**How to complete this task**
Update the listing so that every "初の" becomes "最初の", with all other text left unchanged. Leave the pictures out of your answer.

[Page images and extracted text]
------------------------
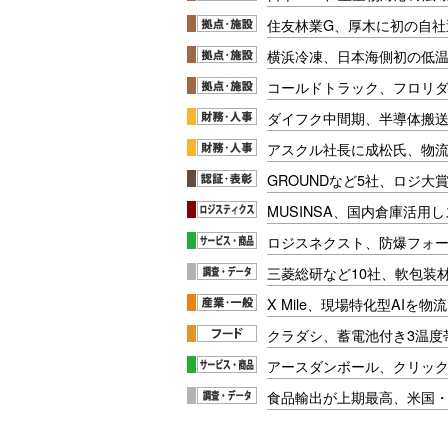
住友林業G、厚木に初の自社
横浜冷凍、日本海側初の低
コールドトラック、フロリ
ダイフク中間期、半導体搬
アスクル社長に成松氏、物
GROUNDなど5社、ロジ大
MUSINSA、国内倉庫活用
ロジスネクスト、防爆フォ
三菱総研など10社、軟包装
X Mile、現場特化型AIを
クラダシ、蓄電池付き3温度
アースダンボール、クリッ
食品輸出が上期最高、米国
------------------------
**Your response**
住友林業G、厚木に最初の自社
横浜冷凍、日本海側最初の低
コールドトラック、フロリ
ダイフク中間期、半導体搬
アスクル社長に成松氏、物
GROUNDなど5社、ロジ大
MUSINSA、国内倉庫活用
ロジスネクスト、防爆フォ
三菱総研など10社、軟包装
X Mile、現場特化型AIを
クラダシ、蓄電池付き3温度
アースダンボール、クリッ
食品輸出が上期最高、米国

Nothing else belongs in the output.